Investment restrictions seem to garner more support than export controls from both Congress and the White House. Unfortunately, they are also less pressing. Investment-driven tech transfers present a lesser threat, given that Chinese Foreign Direct Investments (FDIs) into the US have been nearly cut in half through the past year – $30 billion in 2017 down from $46 billion in 2016.
Though the decline has been less steep in the critical sectors under review by CFIUS, China's rollback of investment in those areas is notable nonetheless.
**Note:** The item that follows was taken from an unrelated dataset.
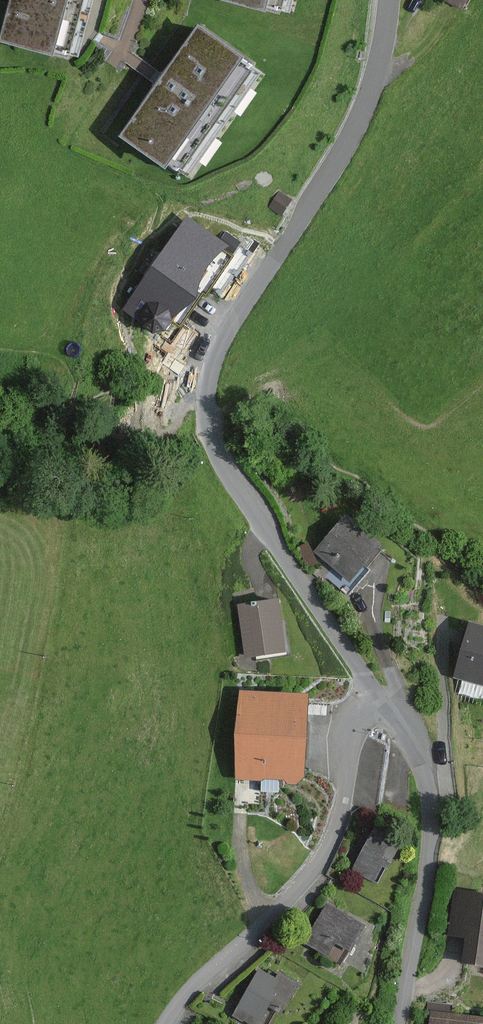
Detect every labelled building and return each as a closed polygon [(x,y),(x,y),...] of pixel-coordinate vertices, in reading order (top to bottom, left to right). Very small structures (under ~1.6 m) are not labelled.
[(93,0),(8,0),(0,29),(0,45),(53,59),(55,52),(77,58),(93,0)] [(293,0),(219,0),(264,12),(265,6),(290,13),(293,0)] [(459,10),(464,0),(441,0),(459,10)] [(185,174),(258,70),(242,60),(246,55),(198,22),(163,73),(157,70),(154,75),(150,80),(155,84),(120,136),(165,167),(168,162),(185,174)] [(280,191),(269,206),(280,215),(292,199),(280,191)] [(228,245),(187,217),(123,310),(140,322),(141,326),(152,334),(165,331),(172,320),(179,325),(202,292),(205,294),(231,257),(224,251),(228,245)] [(379,547),(382,543),(346,514),(314,552),(332,567),(324,577),(347,597),(370,570),(367,568),(382,550),(379,547)] [(308,542),(297,546),(305,568),(316,564),(308,542)] [(285,652),(278,599),(238,605),(245,657),(285,652)] [(467,625),(453,677),(482,685),(482,629),(467,625)] [(305,777),(309,693),(240,690),(237,777),(262,778),(261,792),(277,792),(278,780),(284,780),(287,784),(296,784),(305,777)] [(389,868),(403,840),(373,825),(350,869),(374,882),(383,865),(389,868)] [(454,889),(448,935),(465,937),(461,963),(482,966),(482,893),(454,889)] [(351,952),(366,926),(326,903),(303,944),(327,957),(335,943),(351,952)] [(299,983),(278,971),(274,977),(258,968),(232,1015),(247,1023),(258,1023),(268,1007),(282,1014),(299,983)] [(430,1011),(429,1023),(482,1023),(482,1018),(430,1011)]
Commerce Department data on investment by sector is supplemented by data from the US-China FDI Project – a joint research venture by market consultancy Rhodium Group, the National Committee on US-China Relations and the two countries’ respective boards of trade.
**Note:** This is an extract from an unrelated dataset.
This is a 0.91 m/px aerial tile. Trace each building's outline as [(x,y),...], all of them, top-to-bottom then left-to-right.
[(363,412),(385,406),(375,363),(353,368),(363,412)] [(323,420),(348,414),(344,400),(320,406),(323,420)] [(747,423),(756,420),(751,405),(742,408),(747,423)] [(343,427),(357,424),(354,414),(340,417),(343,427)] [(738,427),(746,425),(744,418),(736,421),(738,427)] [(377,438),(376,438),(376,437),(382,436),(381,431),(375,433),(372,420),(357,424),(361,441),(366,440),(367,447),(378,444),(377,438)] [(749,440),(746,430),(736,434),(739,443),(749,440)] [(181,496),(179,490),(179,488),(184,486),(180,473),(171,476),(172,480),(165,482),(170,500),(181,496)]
After China’s peak of investments in Silicon Valley in 2014 – $5.88 billion that year –annual outflows into US tech companies have declined to a level of $2.73 billion in 2017. In electronics and electrical equipment, 2017 saw a calamitous fall from $4.24 billion to $228 million. In industrial machinery, China has never surpassed $220 million and has stayed below $100 the last two years.
In energy, investment declined after a peak of $3.66 billion in 2013 and has not risen above $50 million in the past two years. Only in health, pharmaceuticals and biotech does Chinese investment seem to be rising, with FDIs more than doubling in 2017 from $974 million to $2.52 billion.
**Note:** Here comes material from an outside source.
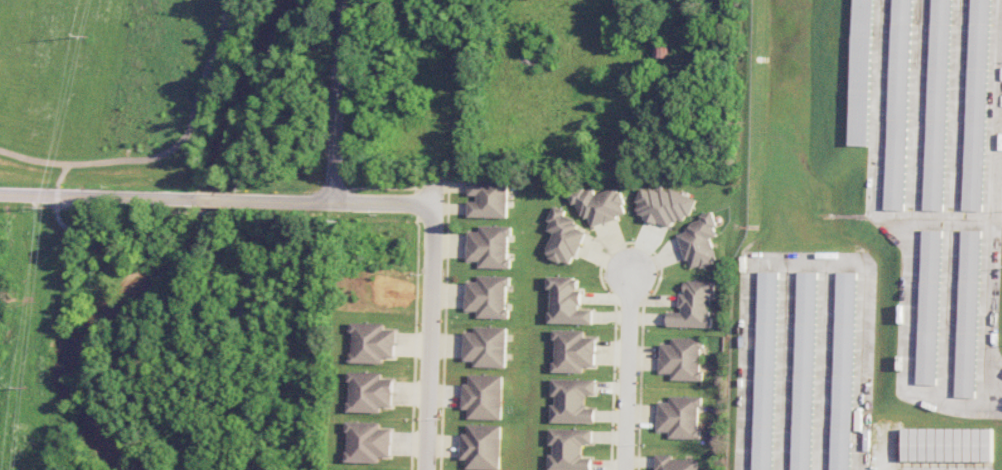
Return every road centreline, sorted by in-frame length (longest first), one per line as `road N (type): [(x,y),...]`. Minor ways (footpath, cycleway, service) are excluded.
road 1 (residential): [(336,203),(0,192)]
road 2 (residential): [(434,176),(425,469)]
road 3 (residential): [(345,0),(336,203)]
road 4 (residential): [(626,469),(632,268)]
Generally, Chinese investments are also fewer and further in between than in years past, easing the review work at CFIUS. The China Global Investment Tracker, an exhaustive list of every Chinese FDI flow produced by the American Enterprise Institute and the Heritage Foundation, flagged only 27 investments in the United States in 2017, down from 56 the year before.
On the export side, however, the dollar values are far higher. In 2017, US exports of computer and electronic equipment to China stood above $17 billion, 44 percent of which were semiconductors. The largest exports however are of transportation equipment, nearing $30 billion in 2017, over half of which are aerospace products and parts.
These are the kind of multi-billion exporting sectors that would be affected by the President’s announcement of executive action to reform outbound controls. While agencies and lawmakers may well end up merging their approaches to deliver much-needed reforms to CFIUS, the real unknown lies on the exporters’ side.
Granted, our technology may be likelier to be stolen when exported than when opened up to foreign ownership at home. Executive action, however, risks over-adjusting to that threat by halting US exports to China that could in fact strengthen our competitive advantage in sensitive technologies, not weaken it. Congress would do the nation a service by passing its own legislation – if the President allows.